The Tunnels were used to store the Mustard gas and Munitions created in the factory.








































































Thank you.


----------



## fluffy5518 (Oct 19, 2010)

Nice one TCCI !! Was only chatting about this place t'other day,wondered wot was left !! I take it that the tunnel sections are not accessible !! Nice to see no grafitti too !!


----------



## The Cat Crept In (Oct 19, 2010)

fluffy5518 said:


> Nice one TCCI !! Was only chatting about this place t'other day,wondered wot was left !! I take it that the tunnel sections are not accessible !! Nice to see no grafitti too !!

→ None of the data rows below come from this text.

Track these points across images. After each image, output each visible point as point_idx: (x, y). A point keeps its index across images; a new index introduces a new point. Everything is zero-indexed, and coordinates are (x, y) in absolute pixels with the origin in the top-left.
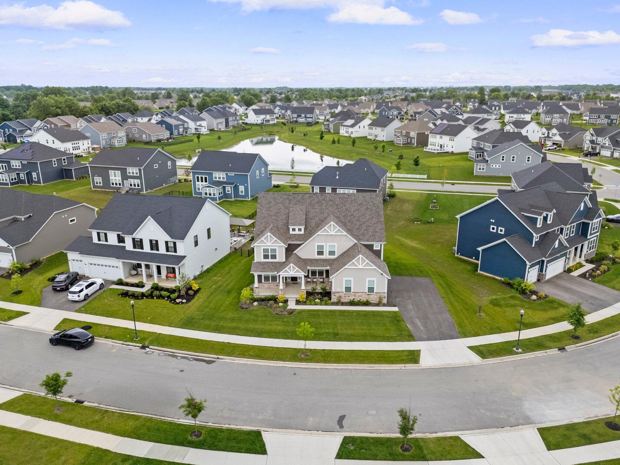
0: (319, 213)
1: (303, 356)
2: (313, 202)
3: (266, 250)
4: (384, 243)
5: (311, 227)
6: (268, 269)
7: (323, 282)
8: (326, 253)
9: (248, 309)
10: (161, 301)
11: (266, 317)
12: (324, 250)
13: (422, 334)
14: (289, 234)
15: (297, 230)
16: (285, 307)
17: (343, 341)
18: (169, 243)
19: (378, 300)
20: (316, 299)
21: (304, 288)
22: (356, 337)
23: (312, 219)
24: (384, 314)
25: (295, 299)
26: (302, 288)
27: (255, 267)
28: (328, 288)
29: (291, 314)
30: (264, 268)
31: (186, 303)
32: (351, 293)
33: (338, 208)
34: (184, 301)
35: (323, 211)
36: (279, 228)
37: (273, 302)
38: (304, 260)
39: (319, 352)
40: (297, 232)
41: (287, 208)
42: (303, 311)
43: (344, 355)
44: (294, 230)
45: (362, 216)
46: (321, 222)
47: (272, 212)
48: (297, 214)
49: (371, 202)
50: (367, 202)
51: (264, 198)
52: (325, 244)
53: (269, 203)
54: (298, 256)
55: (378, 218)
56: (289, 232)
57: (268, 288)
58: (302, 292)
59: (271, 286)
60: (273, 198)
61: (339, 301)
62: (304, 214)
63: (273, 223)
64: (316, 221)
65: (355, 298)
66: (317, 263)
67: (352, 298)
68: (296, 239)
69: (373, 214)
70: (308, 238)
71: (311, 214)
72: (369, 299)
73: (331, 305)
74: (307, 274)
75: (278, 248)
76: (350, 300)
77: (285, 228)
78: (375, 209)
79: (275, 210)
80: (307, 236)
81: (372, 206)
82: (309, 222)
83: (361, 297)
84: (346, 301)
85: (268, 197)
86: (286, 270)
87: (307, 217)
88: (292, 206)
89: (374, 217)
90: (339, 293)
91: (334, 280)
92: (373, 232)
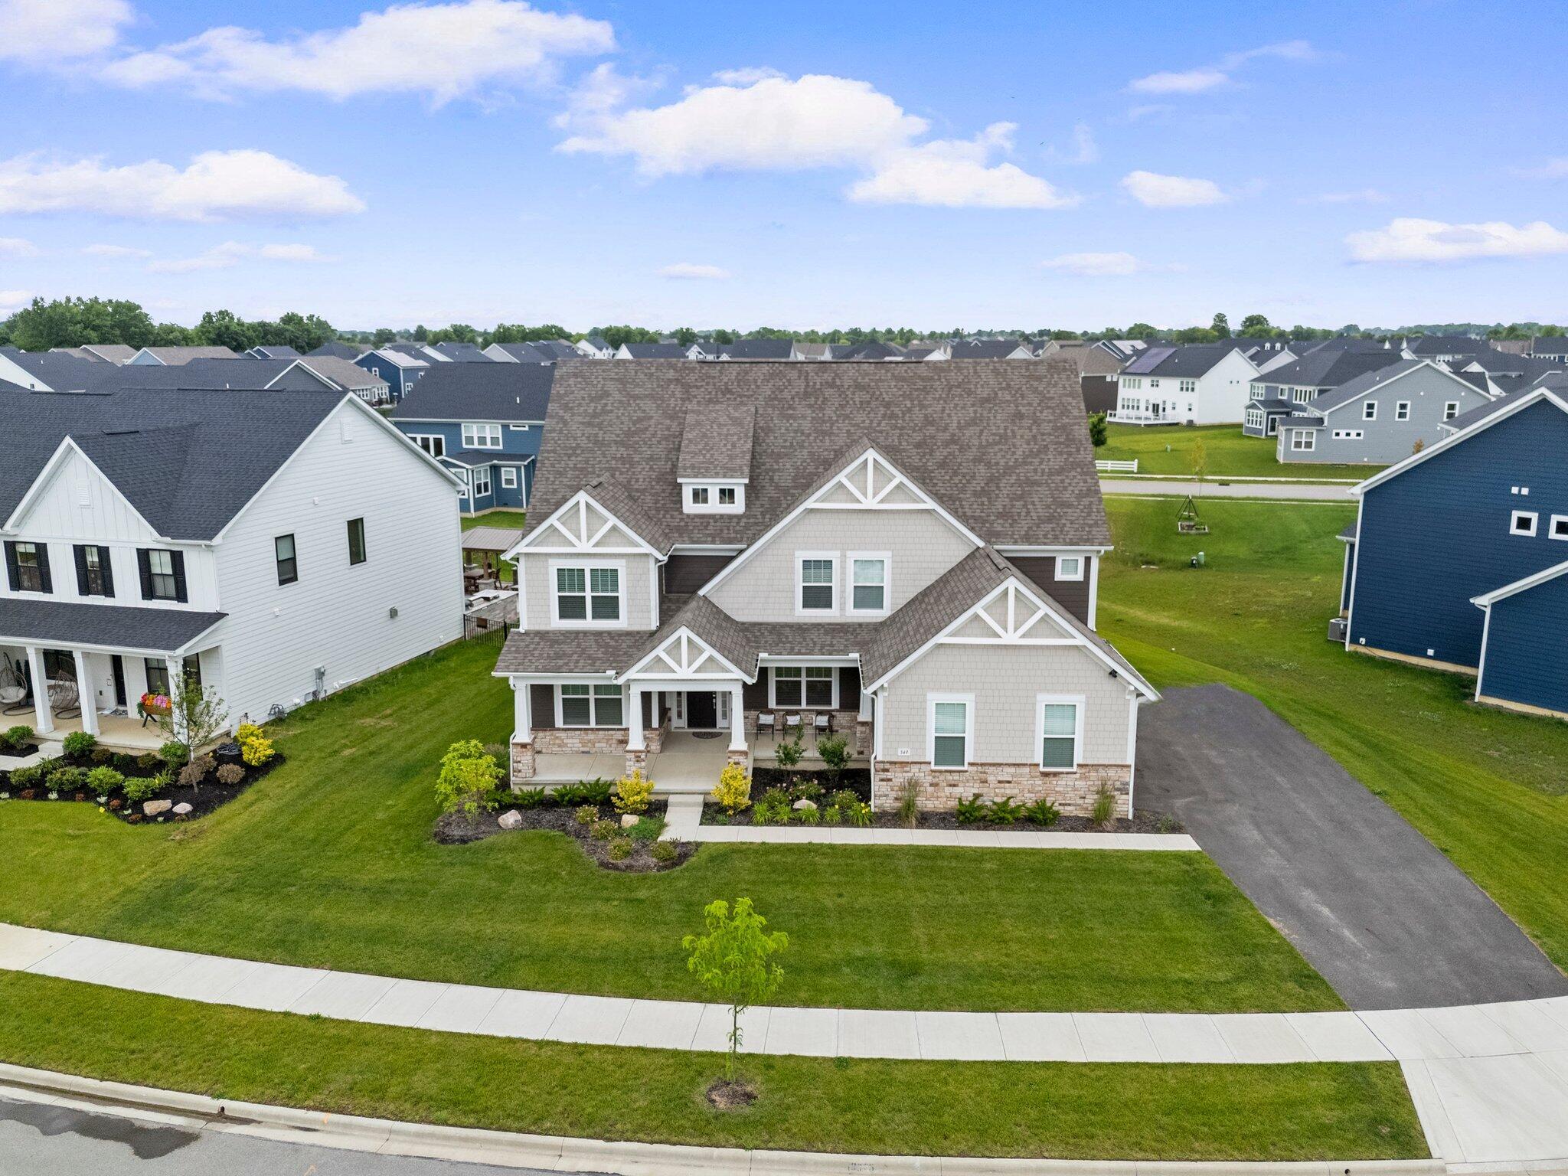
0: (809, 434)
1: (722, 1104)
2: (786, 394)
3: (569, 578)
4: (1103, 549)
5: (777, 487)
6: (575, 657)
7: (828, 730)
8: (843, 598)
9: (471, 844)
10: (79, 809)
11: (549, 880)
12: (835, 584)
13: (1364, 966)
14: (681, 513)
15: (714, 494)
16: (646, 837)
17: (950, 1008)
18: (154, 558)
19: (1091, 799)
20: (799, 798)
21: (744, 747)
22: (1020, 988)
23: (779, 456)
24: (1137, 866)
25: (700, 798)
26: (732, 747)
27: (516, 652)
28: (850, 750)
29: (674, 865)
30: (558, 656)
31: (190, 816)
32: (966, 767)
33: (893, 416)
34: (183, 808)
35: (826, 427)
36: (637, 490)
37: (595, 810)
38: (747, 628)
39: (815, 1076)
40: (714, 506)
41: (672, 418)
42: (733, 851)
43: (965, 1092)
44: (700, 496)
45: (997, 444)
46: (821, 470)
47: (610, 429)
48: (715, 434)
49: (1034, 392)
50: (1013, 392)
51: (579, 380)
52: (838, 553)
53: (601, 398)
54: (714, 605)
55: (1066, 450)
56: (679, 506)
57: (577, 752)
58: (735, 763)
59: (597, 745)
60: (617, 380)
61: (909, 806)
62: (746, 436)
63: (612, 471)
64: (799, 464)
65: (984, 790)
66: (805, 639)
67: (967, 792)
68: (709, 535)
69: (1043, 434)
70: (762, 528)
71: (776, 438)
72: (1048, 795)
73: (868, 822)
74: (754, 681)
75: (624, 564)
76: (960, 799)
77: (663, 491)
78: (1051, 418)
79: (622, 423)
80: (757, 521)
81: (1039, 408)
82: (768, 466)
83: (1011, 785)
84: (942, 806)
85: (596, 378)
86: (658, 659)
87: (758, 448)
88: (696, 408)
89: (1052, 447)
90: (908, 769)
91: (885, 702)
92: (1048, 507)
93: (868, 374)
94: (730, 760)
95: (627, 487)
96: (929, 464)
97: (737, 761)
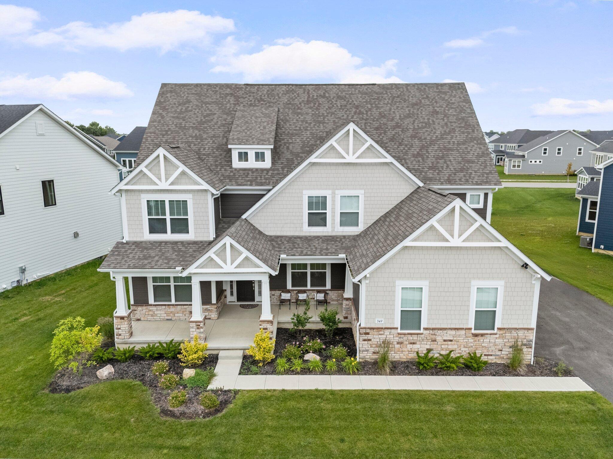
0: (311, 123)
2: (296, 102)
3: (155, 206)
4: (497, 187)
5: (292, 153)
6: (157, 258)
7: (325, 302)
8: (333, 220)
11: (119, 428)
12: (328, 211)
14: (231, 167)
15: (251, 155)
16: (199, 386)
19: (507, 352)
20: (307, 352)
21: (270, 317)
23: (293, 135)
25: (240, 353)
26: (262, 318)
27: (118, 255)
28: (340, 317)
30: (145, 258)
32: (422, 331)
33: (361, 113)
35: (321, 119)
36: (204, 154)
37: (166, 364)
38: (273, 240)
40: (252, 163)
44: (243, 156)
45: (424, 128)
47: (190, 120)
48: (253, 122)
49: (443, 100)
50: (431, 100)
51: (173, 94)
52: (330, 192)
53: (185, 104)
54: (252, 225)
55: (466, 131)
56: (230, 163)
57: (163, 320)
58: (264, 329)
59: (176, 315)
60: (196, 94)
61: (384, 358)
62: (272, 122)
63: (189, 143)
64: (305, 139)
65: (433, 346)
66: (310, 246)
67: (422, 348)
68: (248, 181)
69: (451, 122)
70: (282, 176)
71: (290, 125)
72: (477, 349)
73: (356, 371)
74: (277, 273)
75: (191, 197)
76: (417, 353)
77: (221, 155)
78: (455, 113)
79: (197, 117)
80: (279, 172)
81: (447, 108)
82: (286, 141)
83: (452, 343)
84: (405, 357)
85: (184, 93)
86: (211, 259)
87: (279, 131)
88: (242, 108)
89: (457, 130)
90: (382, 332)
91: (367, 287)
92: (460, 163)
93: (344, 91)
94: (261, 327)
95: (198, 153)
96: (384, 139)
97: (265, 327)
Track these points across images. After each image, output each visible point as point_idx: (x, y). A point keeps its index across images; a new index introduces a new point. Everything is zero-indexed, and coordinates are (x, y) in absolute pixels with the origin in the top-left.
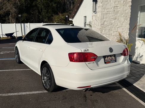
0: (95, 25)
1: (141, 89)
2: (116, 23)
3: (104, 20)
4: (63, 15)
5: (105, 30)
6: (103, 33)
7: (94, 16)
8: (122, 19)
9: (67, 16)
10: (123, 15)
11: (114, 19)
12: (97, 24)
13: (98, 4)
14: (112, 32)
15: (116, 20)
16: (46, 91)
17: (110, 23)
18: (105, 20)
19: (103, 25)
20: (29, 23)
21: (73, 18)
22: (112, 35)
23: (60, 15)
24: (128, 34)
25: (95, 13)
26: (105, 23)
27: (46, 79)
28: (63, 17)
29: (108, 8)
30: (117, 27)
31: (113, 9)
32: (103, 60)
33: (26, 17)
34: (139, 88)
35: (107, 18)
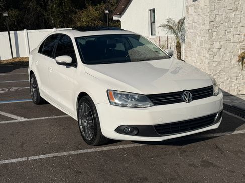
0: (196, 25)
2: (238, 18)
4: (97, 10)
5: (218, 32)
6: (214, 38)
9: (107, 12)
11: (234, 11)
12: (201, 21)
14: (231, 36)
17: (227, 19)
18: (217, 13)
19: (213, 23)
20: (25, 30)
21: (121, 14)
22: (231, 42)
23: (91, 9)
25: (193, 2)
26: (218, 19)
28: (96, 14)
30: (239, 26)
33: (17, 17)
35: (219, 9)
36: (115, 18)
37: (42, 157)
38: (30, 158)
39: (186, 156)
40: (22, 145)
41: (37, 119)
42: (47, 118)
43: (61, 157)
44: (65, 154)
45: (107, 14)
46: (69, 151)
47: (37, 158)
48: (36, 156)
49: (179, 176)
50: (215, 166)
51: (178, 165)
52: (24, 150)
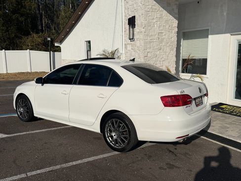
1: (220, 135)
2: (161, 55)
3: (148, 50)
4: (39, 37)
7: (128, 44)
8: (168, 50)
9: (49, 39)
10: (168, 45)
11: (159, 50)
13: (137, 29)
15: (161, 51)
16: (117, 153)
17: (154, 55)
21: (61, 42)
23: (35, 35)
24: (174, 68)
25: (131, 41)
26: (149, 55)
27: (115, 135)
28: (39, 40)
29: (152, 35)
30: (162, 60)
31: (157, 36)
32: (194, 102)
34: (217, 134)
35: (150, 48)
36: (56, 44)
37: (39, 172)
38: (29, 174)
39: (153, 160)
40: (14, 162)
41: (16, 134)
42: (25, 133)
43: (56, 171)
44: (58, 167)
45: (49, 41)
46: (61, 164)
47: (35, 173)
48: (33, 171)
49: (156, 178)
50: (176, 167)
51: (151, 168)
52: (19, 166)
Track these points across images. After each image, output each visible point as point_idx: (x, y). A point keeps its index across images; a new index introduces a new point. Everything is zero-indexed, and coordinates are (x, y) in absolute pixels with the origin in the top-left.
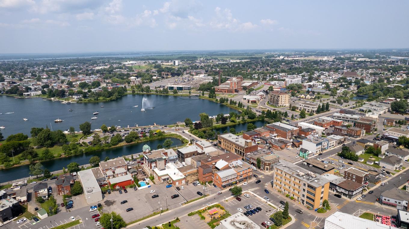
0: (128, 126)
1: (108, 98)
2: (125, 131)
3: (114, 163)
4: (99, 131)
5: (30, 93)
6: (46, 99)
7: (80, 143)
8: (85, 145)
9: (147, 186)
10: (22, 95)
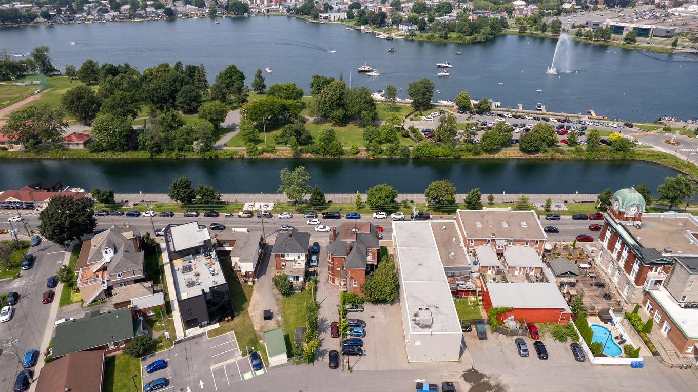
0: (520, 106)
1: (468, 37)
2: (514, 117)
3: (505, 225)
4: (448, 106)
5: (330, 15)
6: (352, 27)
7: (403, 128)
8: (415, 136)
9: (629, 361)
10: (316, 17)
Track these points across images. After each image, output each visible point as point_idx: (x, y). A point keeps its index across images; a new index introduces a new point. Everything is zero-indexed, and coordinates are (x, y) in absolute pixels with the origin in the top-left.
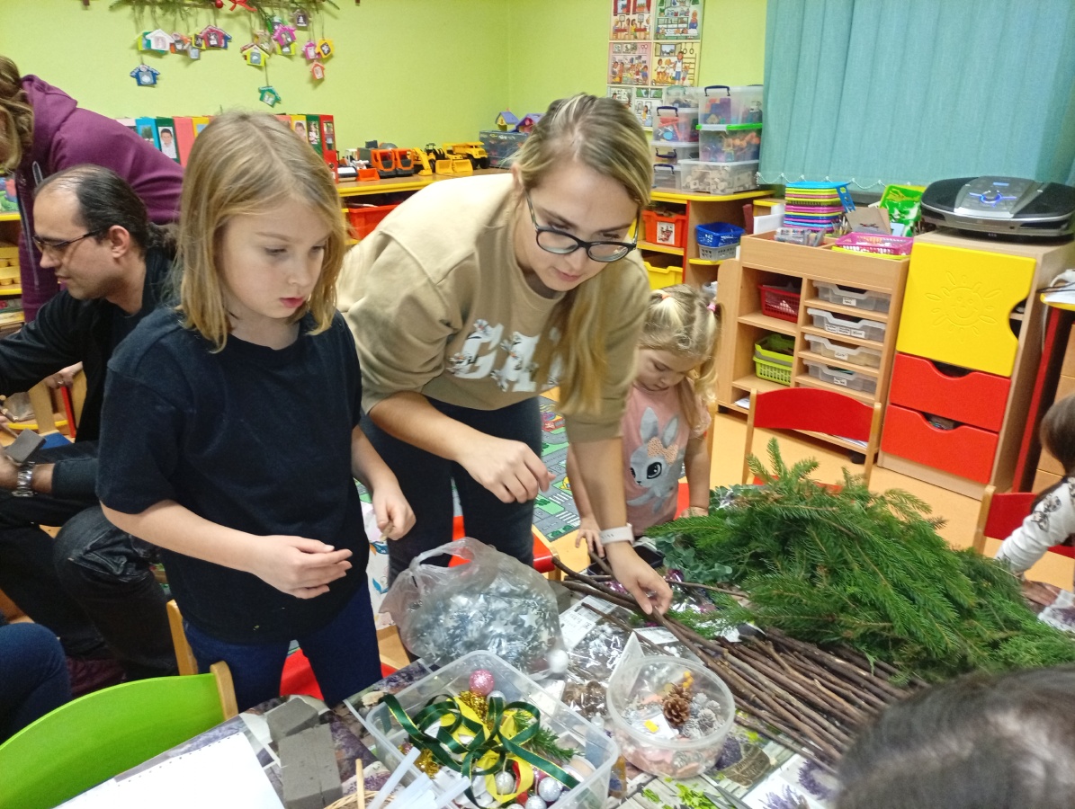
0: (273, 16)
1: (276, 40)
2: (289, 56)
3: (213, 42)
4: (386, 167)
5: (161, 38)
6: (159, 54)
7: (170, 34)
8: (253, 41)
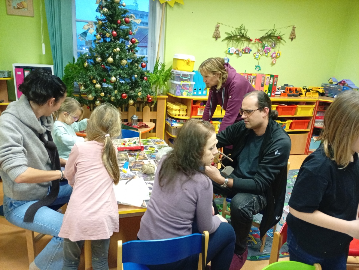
0: (265, 44)
1: (264, 51)
2: (267, 56)
3: (247, 51)
4: (290, 93)
5: (233, 50)
6: (231, 54)
7: (236, 49)
8: (258, 51)
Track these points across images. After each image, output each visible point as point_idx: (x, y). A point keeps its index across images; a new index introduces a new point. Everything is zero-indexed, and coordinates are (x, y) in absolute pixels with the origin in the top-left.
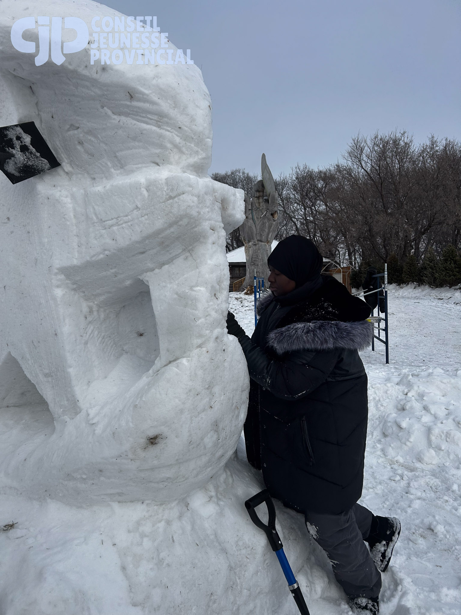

Tunnel section are accessable, only if you request a tour but that takes the fun out of exploring.


----------



## tommo (Oct 19, 2010)

was only talking about this the other day as well, i saw that the underground sections where now not in use and cleaned out, but also read that the industrial estate had taken over a large section of the original land but there looks like a couple of good size buildings left there to explore

the underground needs to be done

nice one and cheers for posting


----------



## fluffy5518 (Oct 20, 2010)

TOMMO !!! Just realised that the reason both you and i were talking about this the other day is because we were talking to EACH OTHER !!!


----------



## kevsy21 (Oct 20, 2010)

Good stuff m8,ill take a look at this place next time im in the area.


----------



## tommo (Oct 20, 2010)

fluffy5518 said:


> TOMMO !!! Just realised that the reason both you and i were talking about this the other day is because we were talking to EACH OTHER !!!



ahahahaha your right fella,


here is a link to the " Rhydymwyn Valley History Society" http://www.rhydymwynvalleyhistory.co.uk/ its a good read and some great pics


----------



## borntobemild (Oct 20, 2010)

Always fancied visiting this place but it's not exactly on my doorstep. I thought I read somewhere that part of it had collapsed.

Bit worrying what they did with all the mustard gas. At the bottom of a big hole somewhere probably.


----------



## tommo (Oct 21, 2010)

borntobemild said:


> Bit worrying what they did with all the mustard gas. At the bottom of a big hole somewhere probably.



Yeah your probably right there, but I don't think it would be anything to worry about 

I visited a place last month where the RAF stored mustard gas then dumped it all in big pits above ground and covered it over, I am sure it will be found one day


----------



## Andymacg (Oct 21, 2010)

funnily enough Ive just began researching this site as I found out last week my late grandfather on my mothers side, worked there during the second world war

been thinking of joining the historical society

http://www.rhydymwynvalleyhistory.co.uk/index.html

the small aircraft museum at caernarvon airport has a small bit about here and a mustard gas shell casing on display and slightly off topic a good representaion of a ROC post


----------